Grasskamp: Sie meinen also, durch die Machtansprüche, die er unter dem Deckmantel seines Mäzenatenanspruchs realisiert, widerlegt er seine Rechtfertigung als Kunstsammler und Stifter?

Haacke: Ja, es gibt ja auch Beispiele von Sammlern, bei denen diese Machtansprüche nicht in demselben Ausmaß in Erscheinung treten, Leute, die nicht in erster Linie darauf aus sind, zu dirigieren, Weichen zu setzen und – um seine eigene Terminologie zu benutzen – „Impulse zu geben“, die vielmehr ihre Rolle darin sehen, Künstlern ihre Arbeit zu erleichtern und Dinge möglich zu machen im Sinne der Geburtshilfe, nicht als Kunstkommissar.

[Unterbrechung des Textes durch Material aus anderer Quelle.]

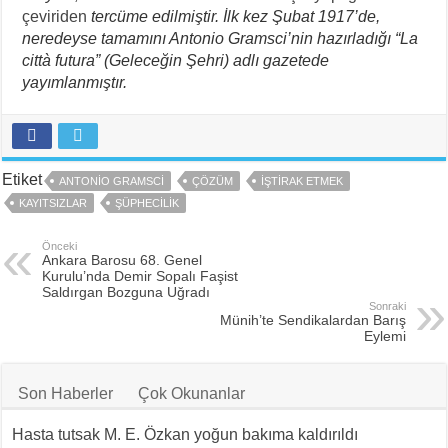
çeviriden
tercüme edilmiştir. İlk kez Şubat 1917’de,
neredeyse tamamını Antonio Gramsci’nin hazırladığı “La
città futura” (Geleceğin Şehri) adlı gazetede
yayımlanmıştır.
Etiket
ANTONIO GRAMSCI
ÇÖZÜM
IŞTIRAK ETMEK
KAYITSIZLAR
ŞÜPHECILIK
Önceki
Ankara Barosu 68. Genel
Kurulu’nda Demir Sopalı Faşist
Saldırgan Bozguna Uğradı
Sonraki
Münih’te Sendikalardan Barış
Eylemi
Son Haberler
Çok Okunanlar
Hasta tutsak M. E. Özkan yoğun bakıma kaldırıldı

Grasskamp: Aber in Ihrer Arbeit ist diese Analyse nicht gemacht worden, die in der Tat nötig wäre, um die Behauptung zu illustrieren, daß Ludwig in den letzten Jahren massiv beeinflussen konnte, was als Kunst zu gelten habe…

Haacke: Na, die ist doch drin, wenn auch nicht so direkt wie es in diesem Gespräch möglich ist. Das verbietet der Stil der Arbeit. Aber wenn ich zum Beispiel als Überschrift ein Zitat von ihm benutze: „Wehe der (Kunstmarkt-)Koje, an der er vorübergegangen ist“, dann spricht das doch Bände.

Grasskamp: Meinen Sie nicht, daß dies ein ironisches Zitat ist?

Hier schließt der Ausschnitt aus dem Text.